Saved entries
* * *

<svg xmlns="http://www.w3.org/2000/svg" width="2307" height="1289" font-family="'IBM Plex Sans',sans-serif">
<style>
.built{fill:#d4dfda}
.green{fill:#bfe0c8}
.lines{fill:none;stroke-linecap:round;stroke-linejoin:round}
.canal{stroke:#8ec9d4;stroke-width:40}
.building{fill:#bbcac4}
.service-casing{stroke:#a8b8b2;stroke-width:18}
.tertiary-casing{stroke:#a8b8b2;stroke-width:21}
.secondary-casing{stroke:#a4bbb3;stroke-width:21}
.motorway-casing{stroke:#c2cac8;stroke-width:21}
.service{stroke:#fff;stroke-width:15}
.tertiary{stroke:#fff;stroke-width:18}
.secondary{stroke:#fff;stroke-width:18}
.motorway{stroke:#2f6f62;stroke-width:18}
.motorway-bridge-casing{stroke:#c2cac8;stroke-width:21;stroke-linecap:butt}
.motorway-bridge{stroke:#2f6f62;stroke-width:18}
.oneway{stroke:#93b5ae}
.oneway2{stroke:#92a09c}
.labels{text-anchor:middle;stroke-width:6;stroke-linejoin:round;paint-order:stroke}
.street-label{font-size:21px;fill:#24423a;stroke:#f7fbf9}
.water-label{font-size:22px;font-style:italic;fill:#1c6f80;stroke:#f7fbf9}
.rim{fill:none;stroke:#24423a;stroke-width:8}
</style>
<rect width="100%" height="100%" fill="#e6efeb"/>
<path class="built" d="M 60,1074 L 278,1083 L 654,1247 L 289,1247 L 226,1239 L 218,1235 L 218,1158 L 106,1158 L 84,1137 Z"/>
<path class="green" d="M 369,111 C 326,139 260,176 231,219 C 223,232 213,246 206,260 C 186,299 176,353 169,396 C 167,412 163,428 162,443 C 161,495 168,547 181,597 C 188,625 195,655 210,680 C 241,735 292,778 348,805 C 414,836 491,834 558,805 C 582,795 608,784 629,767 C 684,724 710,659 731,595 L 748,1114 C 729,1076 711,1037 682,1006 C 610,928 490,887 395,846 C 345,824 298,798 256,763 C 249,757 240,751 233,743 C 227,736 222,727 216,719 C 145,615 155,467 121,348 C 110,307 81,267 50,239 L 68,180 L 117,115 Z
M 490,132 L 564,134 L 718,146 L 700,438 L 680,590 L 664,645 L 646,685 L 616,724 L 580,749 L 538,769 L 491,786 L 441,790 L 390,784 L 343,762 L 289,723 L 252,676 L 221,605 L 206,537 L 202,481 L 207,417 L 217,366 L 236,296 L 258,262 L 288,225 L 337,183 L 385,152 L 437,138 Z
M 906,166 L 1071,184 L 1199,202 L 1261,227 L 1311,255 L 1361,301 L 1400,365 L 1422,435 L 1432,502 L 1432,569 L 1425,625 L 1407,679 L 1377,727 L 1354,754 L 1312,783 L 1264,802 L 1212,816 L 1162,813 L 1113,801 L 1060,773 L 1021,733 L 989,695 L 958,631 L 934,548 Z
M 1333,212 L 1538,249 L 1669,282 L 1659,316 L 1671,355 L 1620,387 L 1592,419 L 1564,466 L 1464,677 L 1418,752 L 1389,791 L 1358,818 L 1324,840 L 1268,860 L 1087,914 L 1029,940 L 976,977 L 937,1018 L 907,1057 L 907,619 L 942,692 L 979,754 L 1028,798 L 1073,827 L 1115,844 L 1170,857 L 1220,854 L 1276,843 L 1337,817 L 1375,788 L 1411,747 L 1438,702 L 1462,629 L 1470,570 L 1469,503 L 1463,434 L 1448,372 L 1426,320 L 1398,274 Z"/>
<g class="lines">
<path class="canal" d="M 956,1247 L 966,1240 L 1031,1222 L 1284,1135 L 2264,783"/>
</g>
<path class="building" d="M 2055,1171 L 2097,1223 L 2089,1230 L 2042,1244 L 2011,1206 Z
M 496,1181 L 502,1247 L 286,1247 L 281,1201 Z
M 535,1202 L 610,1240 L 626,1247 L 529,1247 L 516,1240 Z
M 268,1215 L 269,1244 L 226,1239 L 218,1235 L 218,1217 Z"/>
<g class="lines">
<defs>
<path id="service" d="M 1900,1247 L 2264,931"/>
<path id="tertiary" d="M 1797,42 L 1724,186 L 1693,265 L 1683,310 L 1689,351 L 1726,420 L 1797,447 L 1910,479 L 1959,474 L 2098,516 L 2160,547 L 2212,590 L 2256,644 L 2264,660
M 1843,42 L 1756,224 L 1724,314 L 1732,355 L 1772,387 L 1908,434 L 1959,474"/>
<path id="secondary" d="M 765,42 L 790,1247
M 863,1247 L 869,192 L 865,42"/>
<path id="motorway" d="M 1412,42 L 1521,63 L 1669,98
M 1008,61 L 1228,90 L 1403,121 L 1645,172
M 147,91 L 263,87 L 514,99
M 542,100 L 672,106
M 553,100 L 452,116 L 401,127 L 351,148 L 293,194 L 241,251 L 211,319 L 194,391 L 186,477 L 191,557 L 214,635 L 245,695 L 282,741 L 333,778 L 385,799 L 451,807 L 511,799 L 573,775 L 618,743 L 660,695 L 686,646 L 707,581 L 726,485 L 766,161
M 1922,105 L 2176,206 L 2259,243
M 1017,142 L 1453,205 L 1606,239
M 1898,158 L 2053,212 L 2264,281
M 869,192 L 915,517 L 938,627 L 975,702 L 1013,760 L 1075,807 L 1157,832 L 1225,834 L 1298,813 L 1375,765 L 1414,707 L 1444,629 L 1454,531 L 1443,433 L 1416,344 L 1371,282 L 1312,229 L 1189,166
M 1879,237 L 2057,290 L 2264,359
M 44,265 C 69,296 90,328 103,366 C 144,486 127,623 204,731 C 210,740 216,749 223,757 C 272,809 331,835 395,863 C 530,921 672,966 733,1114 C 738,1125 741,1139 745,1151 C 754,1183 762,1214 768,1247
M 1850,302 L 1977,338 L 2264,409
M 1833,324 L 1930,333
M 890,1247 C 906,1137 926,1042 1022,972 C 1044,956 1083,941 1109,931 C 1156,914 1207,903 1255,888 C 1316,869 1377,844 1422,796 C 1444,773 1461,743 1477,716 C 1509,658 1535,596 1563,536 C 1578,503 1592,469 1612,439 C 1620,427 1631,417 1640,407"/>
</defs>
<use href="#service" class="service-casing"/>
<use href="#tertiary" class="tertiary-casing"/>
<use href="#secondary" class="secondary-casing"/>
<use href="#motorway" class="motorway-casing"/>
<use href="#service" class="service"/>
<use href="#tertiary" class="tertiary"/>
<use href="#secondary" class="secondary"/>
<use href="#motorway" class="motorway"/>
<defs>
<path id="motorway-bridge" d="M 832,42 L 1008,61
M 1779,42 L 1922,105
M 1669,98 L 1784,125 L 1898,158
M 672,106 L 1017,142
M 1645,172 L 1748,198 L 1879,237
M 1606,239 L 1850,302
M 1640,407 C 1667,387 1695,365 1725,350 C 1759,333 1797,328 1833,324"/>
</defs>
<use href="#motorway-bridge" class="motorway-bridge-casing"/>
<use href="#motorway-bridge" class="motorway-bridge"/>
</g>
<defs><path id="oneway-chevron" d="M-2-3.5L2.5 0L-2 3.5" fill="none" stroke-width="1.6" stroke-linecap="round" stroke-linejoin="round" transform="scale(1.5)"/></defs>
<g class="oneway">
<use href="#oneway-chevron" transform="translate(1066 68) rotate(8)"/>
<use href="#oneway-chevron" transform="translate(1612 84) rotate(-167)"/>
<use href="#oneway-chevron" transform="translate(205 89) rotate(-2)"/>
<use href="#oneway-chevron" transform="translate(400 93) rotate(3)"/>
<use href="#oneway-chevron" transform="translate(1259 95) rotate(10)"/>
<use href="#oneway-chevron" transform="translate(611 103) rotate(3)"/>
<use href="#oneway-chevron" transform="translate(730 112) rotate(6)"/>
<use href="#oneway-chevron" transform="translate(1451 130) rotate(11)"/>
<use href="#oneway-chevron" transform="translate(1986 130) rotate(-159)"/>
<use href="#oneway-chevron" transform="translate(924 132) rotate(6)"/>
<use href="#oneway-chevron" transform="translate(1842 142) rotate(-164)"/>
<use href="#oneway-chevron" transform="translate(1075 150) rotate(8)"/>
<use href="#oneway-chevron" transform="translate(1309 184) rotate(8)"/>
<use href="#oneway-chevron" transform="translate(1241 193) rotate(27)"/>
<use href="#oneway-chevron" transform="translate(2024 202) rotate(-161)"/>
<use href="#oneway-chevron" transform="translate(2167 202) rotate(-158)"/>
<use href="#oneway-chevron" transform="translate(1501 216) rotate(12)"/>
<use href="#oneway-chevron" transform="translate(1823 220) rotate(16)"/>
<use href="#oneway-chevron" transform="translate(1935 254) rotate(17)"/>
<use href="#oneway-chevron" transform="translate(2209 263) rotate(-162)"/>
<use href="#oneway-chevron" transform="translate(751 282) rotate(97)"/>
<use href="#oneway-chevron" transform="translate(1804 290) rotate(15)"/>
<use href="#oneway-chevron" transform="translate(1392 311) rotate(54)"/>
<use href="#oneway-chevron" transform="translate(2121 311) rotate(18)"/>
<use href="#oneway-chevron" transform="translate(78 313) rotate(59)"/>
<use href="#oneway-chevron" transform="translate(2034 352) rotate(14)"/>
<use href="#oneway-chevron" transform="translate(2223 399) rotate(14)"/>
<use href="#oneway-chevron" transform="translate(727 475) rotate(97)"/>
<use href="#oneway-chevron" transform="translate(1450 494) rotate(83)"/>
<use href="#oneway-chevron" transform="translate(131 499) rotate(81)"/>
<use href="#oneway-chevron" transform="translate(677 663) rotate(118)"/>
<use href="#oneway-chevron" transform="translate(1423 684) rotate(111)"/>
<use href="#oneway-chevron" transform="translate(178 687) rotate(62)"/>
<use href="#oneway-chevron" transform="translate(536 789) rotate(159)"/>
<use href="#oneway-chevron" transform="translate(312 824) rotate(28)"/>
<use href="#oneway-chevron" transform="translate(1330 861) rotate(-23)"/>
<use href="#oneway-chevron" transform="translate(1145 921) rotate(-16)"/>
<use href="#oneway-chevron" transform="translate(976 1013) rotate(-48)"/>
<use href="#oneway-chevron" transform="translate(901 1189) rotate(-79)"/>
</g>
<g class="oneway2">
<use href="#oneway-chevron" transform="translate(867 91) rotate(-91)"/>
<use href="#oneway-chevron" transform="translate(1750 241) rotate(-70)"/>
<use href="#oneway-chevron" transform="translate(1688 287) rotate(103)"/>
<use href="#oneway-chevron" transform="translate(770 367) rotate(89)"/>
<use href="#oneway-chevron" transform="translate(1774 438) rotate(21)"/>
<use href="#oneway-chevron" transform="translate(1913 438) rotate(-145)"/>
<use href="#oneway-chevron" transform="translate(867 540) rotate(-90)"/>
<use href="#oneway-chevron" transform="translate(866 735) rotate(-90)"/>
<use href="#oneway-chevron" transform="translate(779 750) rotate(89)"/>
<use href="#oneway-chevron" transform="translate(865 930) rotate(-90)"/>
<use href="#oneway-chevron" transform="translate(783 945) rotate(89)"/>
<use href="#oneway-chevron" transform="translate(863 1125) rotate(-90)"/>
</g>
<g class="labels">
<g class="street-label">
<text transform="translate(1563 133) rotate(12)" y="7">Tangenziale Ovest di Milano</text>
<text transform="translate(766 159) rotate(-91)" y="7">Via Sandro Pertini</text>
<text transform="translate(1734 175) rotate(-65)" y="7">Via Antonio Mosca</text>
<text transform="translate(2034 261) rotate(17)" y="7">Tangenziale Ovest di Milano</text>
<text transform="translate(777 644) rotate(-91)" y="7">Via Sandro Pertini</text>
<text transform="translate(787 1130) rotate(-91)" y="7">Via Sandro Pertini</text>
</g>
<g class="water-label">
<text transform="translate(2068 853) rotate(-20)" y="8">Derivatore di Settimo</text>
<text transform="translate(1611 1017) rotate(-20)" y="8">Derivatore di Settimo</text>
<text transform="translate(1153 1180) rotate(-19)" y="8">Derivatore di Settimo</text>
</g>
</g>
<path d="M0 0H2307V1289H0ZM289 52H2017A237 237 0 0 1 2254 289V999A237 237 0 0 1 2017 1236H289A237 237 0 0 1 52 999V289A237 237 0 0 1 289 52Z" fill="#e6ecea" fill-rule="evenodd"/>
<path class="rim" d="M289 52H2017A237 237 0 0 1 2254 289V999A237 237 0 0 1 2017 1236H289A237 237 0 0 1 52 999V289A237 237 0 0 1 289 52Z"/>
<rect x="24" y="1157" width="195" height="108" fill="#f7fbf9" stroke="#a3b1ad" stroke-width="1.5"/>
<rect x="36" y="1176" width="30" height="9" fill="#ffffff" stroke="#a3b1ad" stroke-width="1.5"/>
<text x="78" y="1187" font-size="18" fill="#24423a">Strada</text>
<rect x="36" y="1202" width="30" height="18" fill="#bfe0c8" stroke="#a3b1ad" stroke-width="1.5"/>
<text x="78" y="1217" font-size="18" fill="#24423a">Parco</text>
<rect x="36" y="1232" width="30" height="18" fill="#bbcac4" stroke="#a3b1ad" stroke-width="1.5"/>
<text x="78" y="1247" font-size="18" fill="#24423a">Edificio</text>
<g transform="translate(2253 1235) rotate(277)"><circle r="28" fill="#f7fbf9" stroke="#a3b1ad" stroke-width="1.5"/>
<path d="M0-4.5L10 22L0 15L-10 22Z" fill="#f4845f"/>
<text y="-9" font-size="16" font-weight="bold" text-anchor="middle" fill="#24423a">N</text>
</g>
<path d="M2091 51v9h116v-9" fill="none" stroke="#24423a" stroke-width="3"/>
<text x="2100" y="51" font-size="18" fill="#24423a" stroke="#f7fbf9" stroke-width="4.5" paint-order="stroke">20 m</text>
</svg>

* * *

PROBLEM DETAILS: Where does "labels" appear in the records above? Copy every line that has it.

YOUR SOLUTION:
.labels{text-anchor:middle;stroke-width:6;stroke-linejoin:round;paint-order:stroke}
<g class="labels">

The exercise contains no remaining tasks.